• [EXTRAIT]:
« Apprendre à lire le monde » est un manuel de géographie édité en Belgique pour, a priori, des élèves de 14 à 18 ans poursuivant leur scolarité en Belgique. L’objectif annoncé vise « à donner les moyens d’atteindre les compétences terminales aux 2e et 3e cycles de l’enseignement secondaire à acquérir en fin d’Humanités ». Car, conformément au décret du 24 juillet 1997, « les responsables politiques de l’enseignement en communauté française de Belgique ont défini les compétences terminales et les savoirs requis en géographie pour les humanités générales et technologiques ».
Il ne s’agit donc pas d’un manuel dédié à une classe en particulier. Non, nous avons là un manuel « boîte à outils » dont les objectifs « sont d’apprendre à acquérir des connaissances en leur donnant du sens pour être capable de pouvoir agir en situation, de savoir-faire et de savoir être ». Il s’agit donc « d’amener les élèves à comprendre le Monde dans lequel ils vivent et à y prendre des responsabilités ».
Vu sous cet angle, les objectifs de ce manuel ne diffèrent pas de ceux qui sont assignés en France, pour la même discipline à savoir la géographie.
C’est pourquoi il est intéressant de s’y pencher plus précisément pour saisir tous les tenants de ce manuel. Il faut savoir qu’en France nous avions, naguère, des équivalents mais aujourd’hui, les éditeurs ont préférés distiller dans les manuels ce que nous avions appelé plus haut la « boîte à outils » au risque, parfois, de se répéter si ce n’est pas se contredire.
Le présent manuel se subdivise en six chapitres qui peuvent être consultés séparément même si, on devine une progression.
Le premier chapitre intitulé « les démarches d’un raisonnement géographique ». Après avoir brièvement décrit les démarches inductive et déductive, les auteurs nous offrent dix méthodes de travail qui vont de la recherche des informations à la construction d’un texte de synthèse, en passant par la production d’une carte de synthèse ou d’un croquis cartographique de synthèse.

• [FICHES DE DONNÉES]:
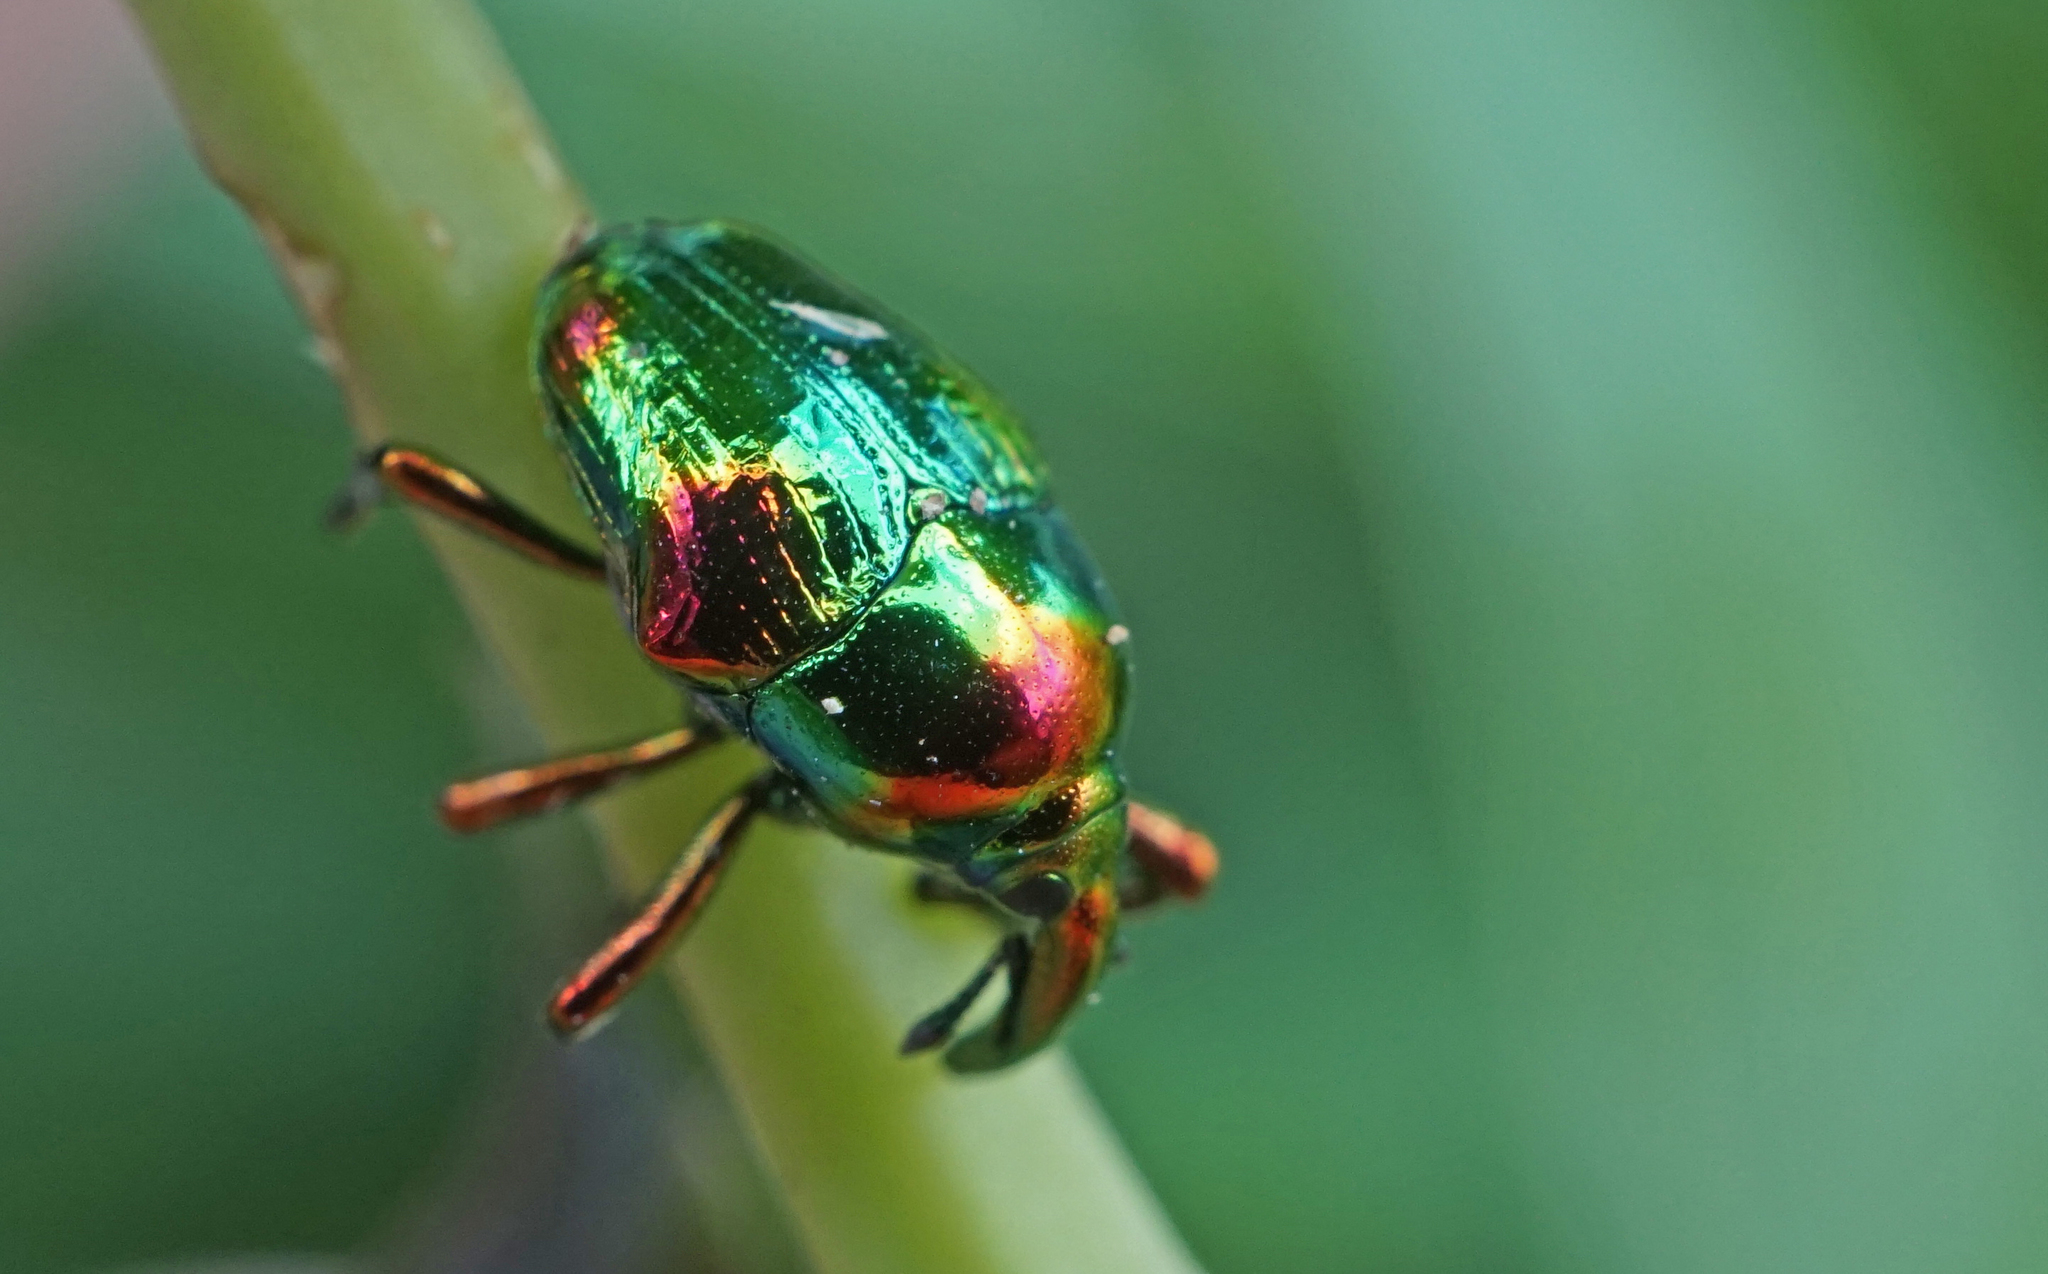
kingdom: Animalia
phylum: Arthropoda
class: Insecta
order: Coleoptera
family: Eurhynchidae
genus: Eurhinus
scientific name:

• [ÉNONCÉ 1]:
Réécrivez le passage de l'extrait qui commence à « Vu sous cet » et se termine à « pas se contredire. », en changeant « France » en « Suisse ».
• [ÉNONCÉ 2]:
Citez, s'il vous plaît, toutes les productions « de synthèse » mentionnées dans l'extrait à propos du premier chapitre.
Les items n'ont aucun rapport avec l'extrait.

• [RÉPONSE COMPLÈTE 1]:
Vu sous cet angle, les objectifs de ce manuel ne diffèrent pas de ceux qui sont assignés en Suisse, pour la même discipline à savoir la géographie.
C’est pourquoi il est intéressant de s’y pencher plus précisément pour saisir tous les tenants de ce manuel. Il faut savoir qu’en Suisse nous avions, naguère, des équivalents mais aujourd’hui, les éditeurs ont préférés distiller dans les manuels ce que nous avions appelé plus haut la « boîte à outils » au risque, parfois, de se répéter si ce n’est pas se contredire.

• [RÉPONSE COMPLÈTE 2]:
- un texte de synthèse
- une carte de synthèse
- un croquis cartographique de synthèse